Dr. Matthew Bowker leads the team that is seeking to understand the potential of biocrust restoration to serve as an effective carbon removal approach while also mitigating societal risks due to fire. In this novel drawdown technique, suitable for water-limited ecosystems, biocrust “sods” are farmed in thin soil layers over biodegradable plant-derived fabrics and applied to degraded drylands, where they maintain themselves and store carbon – fast-tracking biocrust growth to months (compared to natural rates of years to decades). Sod variations are optimized for native plant growth or excluding flammable weeds, determined by site conditions and restoration goals, increasing the residence time of carbon in drylands by reducing wildfire risk.

DIRT Lab’s restoration work is already occurring at a sod farm and a handful of 2-6 year old experimental application sites across the southwest US, in settings including vehicle tracks, burned areas, solar installations, and overgrazed rangelands. These test plots are pursuing landscape-scale impacts through strategic small-area treatment: creating fire breaks that constrain exotic-grass fueled wildfires, lengthening carbon residence time, and serving as “restoration islands” from which productive biocrusts spread, improving ecosystem carbon cycling.

But beneficial uses for biocrust restoration and sods are not confined to desert wildlands. They could be incorporated into green roofs to boost biodiversity and dampen unwanted runoff and cool the human environment; used to protect and conserve cultural sites and objects, like earthen sections of the Great Wall of China; immobilize pollutant metals and plausibly reclaim brownfields; provide an alternative water-smart cover crop in agricultural field; and help keep wildfire out of the wildland-urban interface. All of these examples produce benefits for society in natural systems, agro-ecosystems or the built environment while conferring the ability to a surface to draw down carbon.

During this research period, the team will extend experimental monitoring to understand longer-term fate of biocrust-fixed carbon, and how sod use could be expanded to new settings, ultimately building public capacity for carbon dioxide removal (CDR). Methods are transferable to communities for local-scale production, application, citizen science, education or pioneering new uses in the built environment; future users may include land managers (public or private), policymakers, ecological engineers and even urban planners, landscape architects, and farmers. As the research yields results, the team will help leverage that knowledge to do effective climate action and transfer knowledge so that it can catalyze community climate resilience.

DIRT Lab operates under the guiding principle “Humans welcome: diversity is strength;” the researchers’ guiding principles include: the goal of science is the truth, minimize environmental degradation, science is for the people (not just scientists), and collaboration not competition. The lab will publish its results in peer-reviewed scientific publications as well as non-technical, accessible resources like its biocrust restoration manual. The team ultimately hopes to launch a non-profit service lab that produces biocrust sods for various users.

-- Required action 1 --
Write out again everything from "During this research" down to "community climate resilience." in the passage on biocrust restoration.
-- Required action 2 --
According to the passage on biocrust restoration, what does the team ultimately hope to launch?
The listing after the passage on biocrust restoration is separate material.

-- Data --
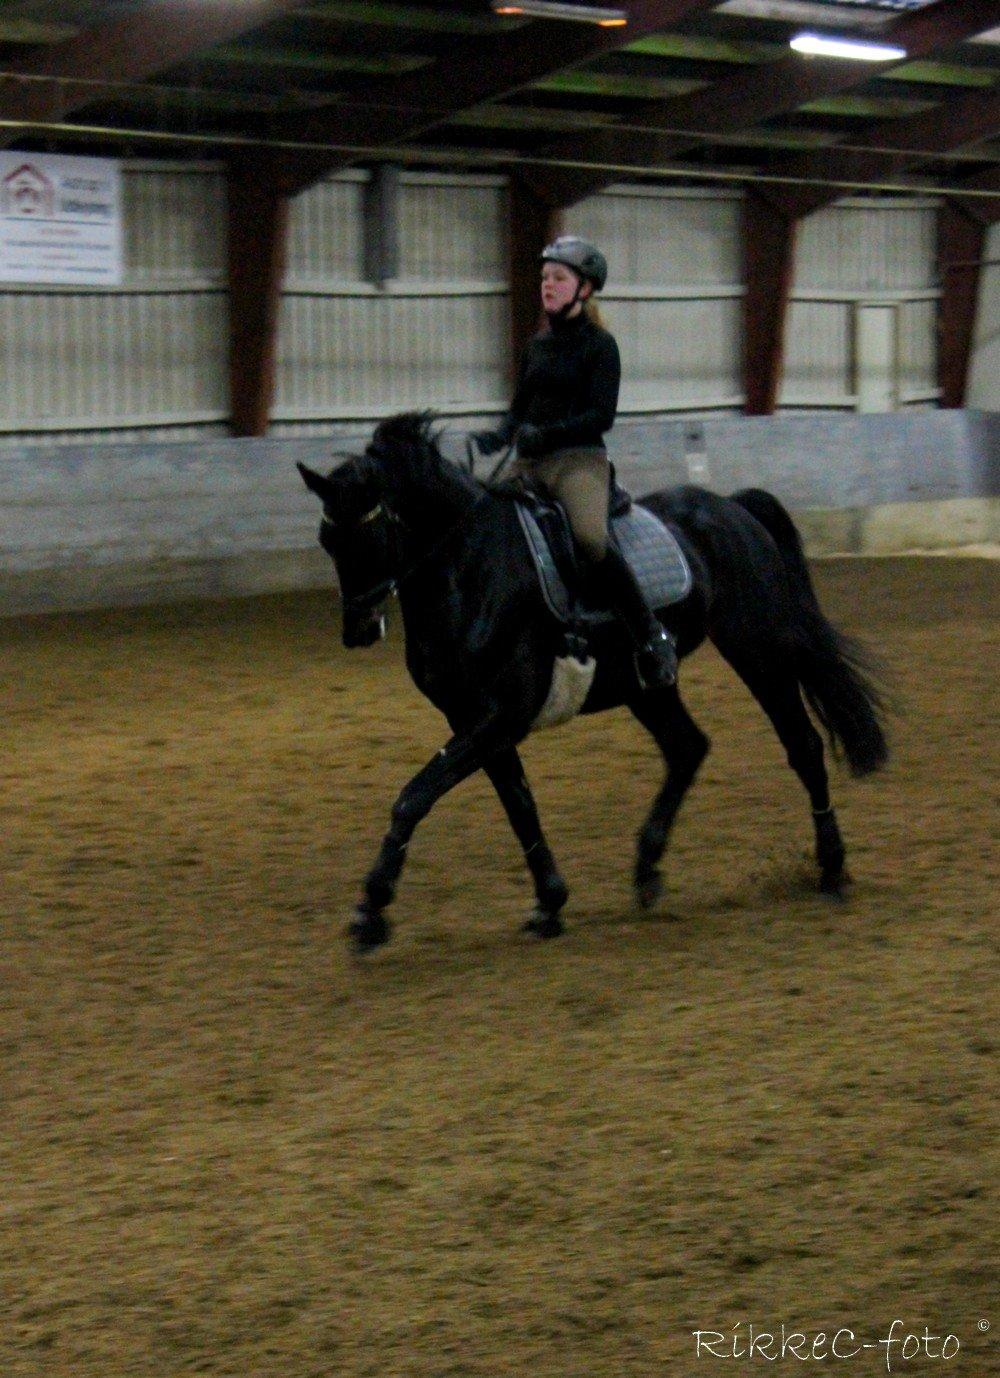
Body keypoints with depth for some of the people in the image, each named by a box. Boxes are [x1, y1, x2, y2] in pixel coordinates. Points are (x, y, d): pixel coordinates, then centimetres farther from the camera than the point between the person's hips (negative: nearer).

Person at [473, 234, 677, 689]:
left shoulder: (599, 345, -2)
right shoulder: (536, 345, 16)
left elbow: (602, 415, -11)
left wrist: (547, 433, -22)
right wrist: (497, 437, -2)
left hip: (578, 460, -7)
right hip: (529, 464, 7)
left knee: (590, 537, -33)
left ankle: (651, 638, -21)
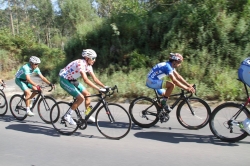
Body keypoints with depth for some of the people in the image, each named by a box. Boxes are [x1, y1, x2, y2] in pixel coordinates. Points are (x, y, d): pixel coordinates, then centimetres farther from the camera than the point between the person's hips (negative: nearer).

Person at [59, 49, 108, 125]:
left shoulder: (88, 65, -3)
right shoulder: (80, 63, -30)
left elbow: (94, 78, -1)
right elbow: (86, 80, -39)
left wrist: (104, 86, -11)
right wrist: (99, 89, -41)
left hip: (72, 80, 9)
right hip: (65, 80, -9)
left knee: (87, 94, 2)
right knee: (81, 98, -17)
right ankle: (67, 116, -3)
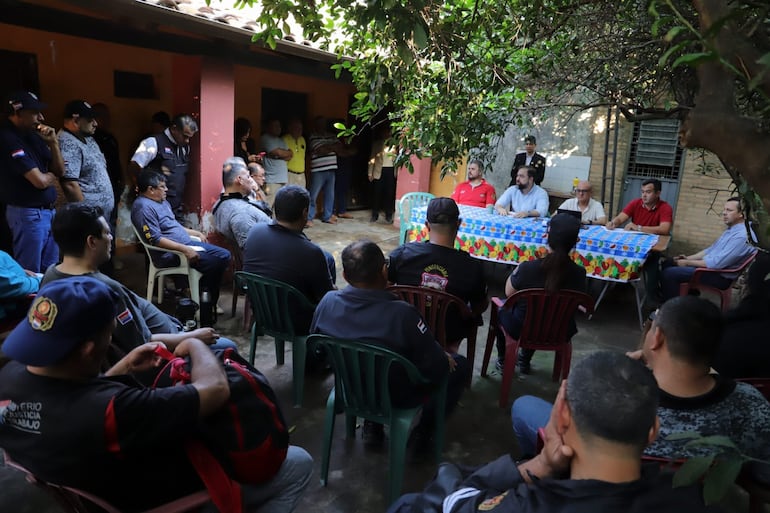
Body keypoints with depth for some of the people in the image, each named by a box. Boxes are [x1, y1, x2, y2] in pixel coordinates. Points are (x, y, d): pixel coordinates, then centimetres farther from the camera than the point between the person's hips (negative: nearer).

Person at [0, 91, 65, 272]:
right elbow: (40, 181, -22)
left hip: (48, 210, 8)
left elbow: (60, 171, 10)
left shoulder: (32, 135, 9)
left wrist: (53, 143, -4)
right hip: (28, 214, -8)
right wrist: (51, 176, 1)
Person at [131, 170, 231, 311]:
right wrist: (184, 249, -28)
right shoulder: (143, 207, -15)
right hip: (169, 253, -10)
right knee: (214, 262, -23)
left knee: (224, 255, 0)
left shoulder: (162, 202, 17)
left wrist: (196, 233, 21)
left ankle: (209, 299, 6)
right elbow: (155, 239, -23)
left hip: (187, 244, 10)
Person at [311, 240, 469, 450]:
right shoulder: (402, 314, -35)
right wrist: (446, 359, 0)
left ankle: (372, 423, 27)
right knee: (460, 364, 15)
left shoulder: (327, 302, -19)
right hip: (397, 398, -5)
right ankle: (423, 427, 18)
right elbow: (435, 368, -24)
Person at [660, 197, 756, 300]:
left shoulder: (742, 236, -23)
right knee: (667, 264, 9)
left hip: (721, 276, -10)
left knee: (669, 273, -20)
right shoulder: (731, 229, 11)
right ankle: (666, 301, 15)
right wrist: (688, 258, 7)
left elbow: (717, 263, -27)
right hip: (711, 265, 10)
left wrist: (687, 262, -17)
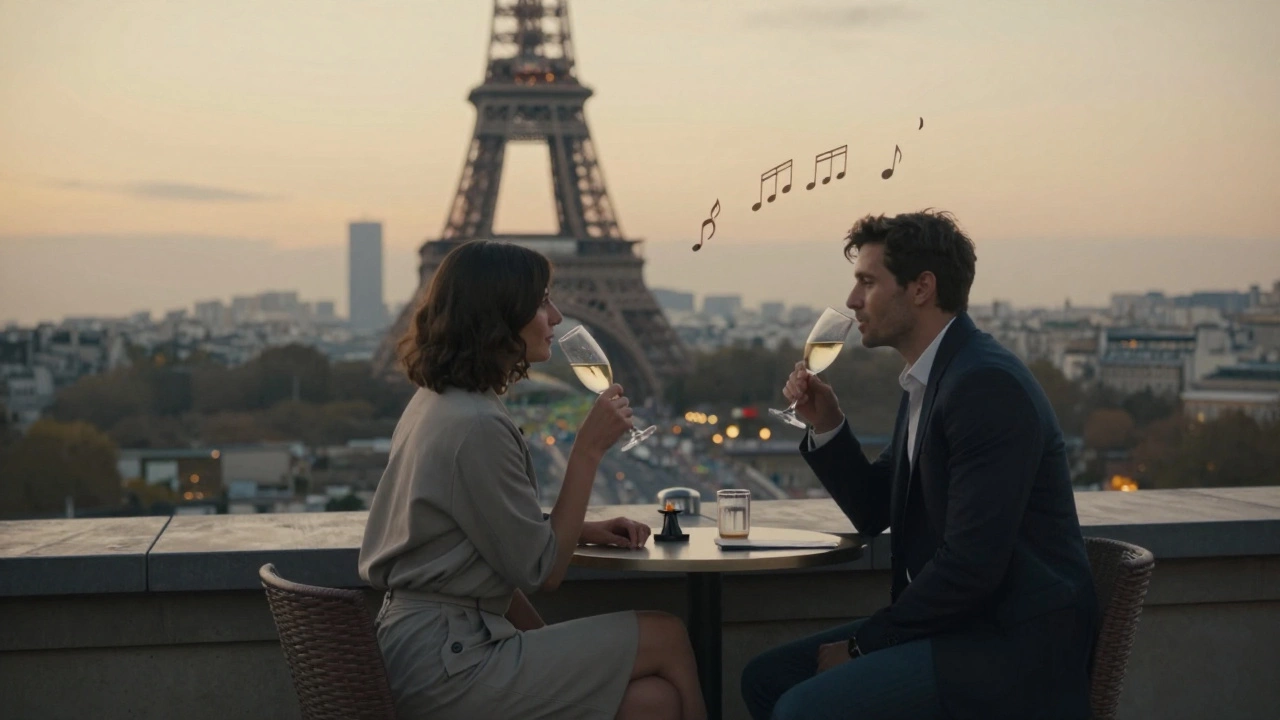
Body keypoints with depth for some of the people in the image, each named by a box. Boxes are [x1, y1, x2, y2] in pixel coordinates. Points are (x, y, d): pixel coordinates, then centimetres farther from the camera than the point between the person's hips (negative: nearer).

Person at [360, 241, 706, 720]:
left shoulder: (439, 403, 12)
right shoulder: (477, 428, -17)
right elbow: (542, 571, -12)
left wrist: (583, 531, 7)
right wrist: (588, 449, -10)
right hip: (447, 669, -9)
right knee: (667, 637, -1)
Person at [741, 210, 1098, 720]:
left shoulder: (988, 385, -19)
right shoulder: (927, 381, 12)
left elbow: (970, 563, -24)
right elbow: (874, 512, 20)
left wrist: (862, 643, -12)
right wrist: (825, 426, 3)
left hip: (1013, 644, -10)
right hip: (958, 623, 10)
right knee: (766, 678, 7)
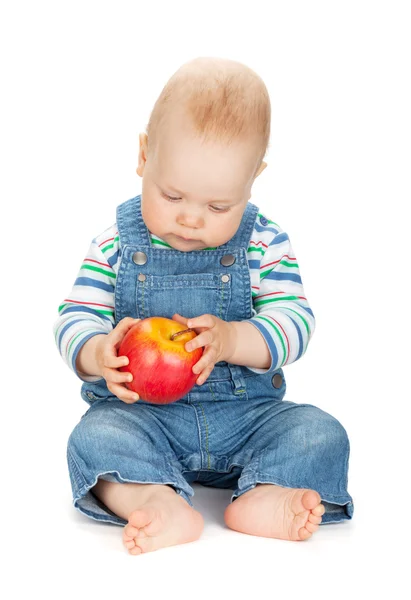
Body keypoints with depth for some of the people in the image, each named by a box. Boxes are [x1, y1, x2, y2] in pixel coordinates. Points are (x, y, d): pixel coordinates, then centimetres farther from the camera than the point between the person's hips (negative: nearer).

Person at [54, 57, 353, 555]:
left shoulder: (263, 244, 1)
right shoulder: (116, 245, 1)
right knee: (94, 437, -30)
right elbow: (74, 321, 0)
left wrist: (230, 339, -25)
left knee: (321, 435, -21)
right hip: (140, 411, -1)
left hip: (247, 413, 1)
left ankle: (264, 498, -41)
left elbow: (295, 322, -5)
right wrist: (98, 354, -25)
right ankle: (164, 504, -50)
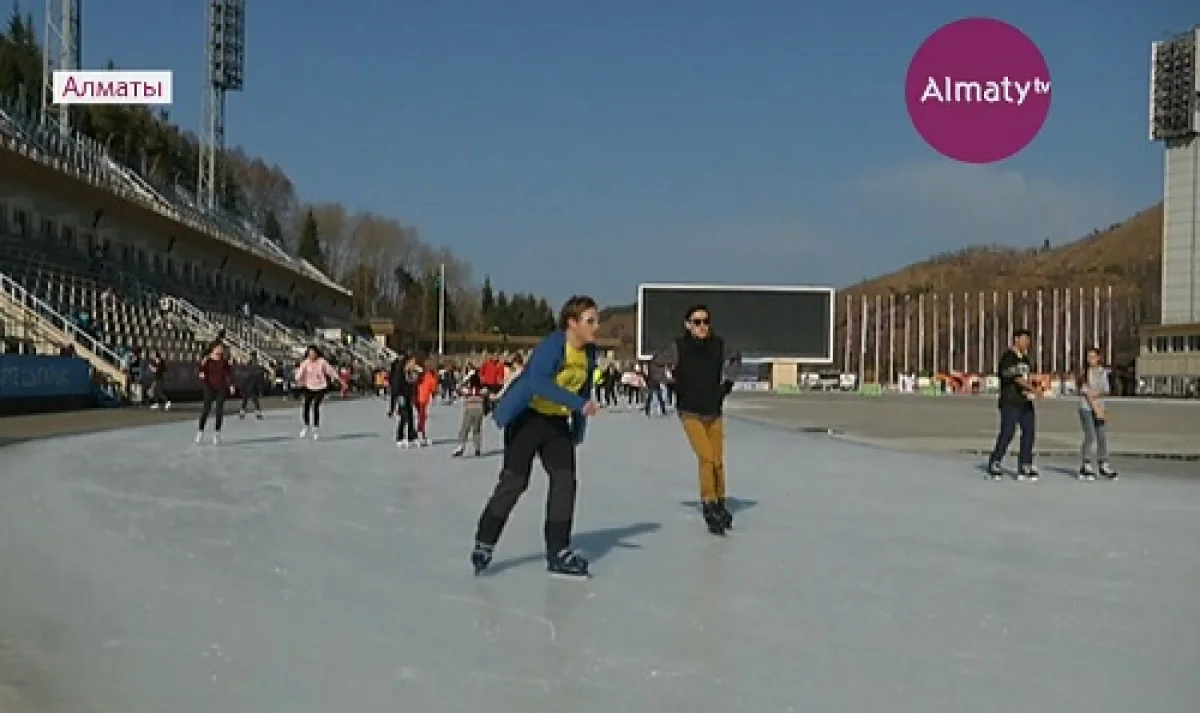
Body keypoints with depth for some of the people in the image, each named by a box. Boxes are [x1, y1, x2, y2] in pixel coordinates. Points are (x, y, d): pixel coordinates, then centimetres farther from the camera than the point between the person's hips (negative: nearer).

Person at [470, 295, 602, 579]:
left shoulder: (589, 352, 0)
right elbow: (539, 382, -40)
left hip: (556, 421, 7)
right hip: (527, 416, -7)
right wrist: (579, 404, -43)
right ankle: (484, 543, 6)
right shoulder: (552, 345, -24)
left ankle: (558, 551, 9)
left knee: (565, 480, 0)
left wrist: (579, 428, 13)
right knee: (514, 481, -7)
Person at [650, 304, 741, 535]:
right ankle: (709, 507, -9)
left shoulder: (719, 345, -6)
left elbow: (735, 358, 17)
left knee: (718, 461, 10)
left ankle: (720, 504, 29)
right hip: (690, 413, -3)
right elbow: (656, 364, 3)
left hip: (714, 413, 3)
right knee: (706, 457, -18)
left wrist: (728, 381, 10)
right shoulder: (678, 347, -14)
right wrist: (670, 387, -2)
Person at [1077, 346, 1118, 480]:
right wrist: (1096, 409, -15)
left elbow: (1106, 390, 3)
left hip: (1100, 407, 5)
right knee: (1090, 437, -10)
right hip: (1086, 408, -5)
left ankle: (1103, 466, 14)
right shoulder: (1085, 372, -5)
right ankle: (1085, 467, -5)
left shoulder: (1104, 372, 8)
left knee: (1103, 437, 5)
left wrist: (1096, 394, -17)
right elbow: (1086, 392, -10)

-- Answer 1 --
During this research period, the team will extend experimental monitoring to understand longer-term fate of biocrust-fixed carbon, and how sod use could be expanded to new settings, ultimately building public capacity for carbon dioxide removal (CDR). Methods are transferable to communities for local-scale production, application, citizen science, education or pioneering new uses in the built environment; future users may include land managers (public or private), policymakers, ecological engineers and even urban planners, landscape architects, and farmers. As the research yields results, the team will help leverage that knowledge to do effective climate action and transfer knowledge so that it can catalyze community climate resilience.

-- Answer 2 --
A non-profit service lab that produces biocrust sods for various users.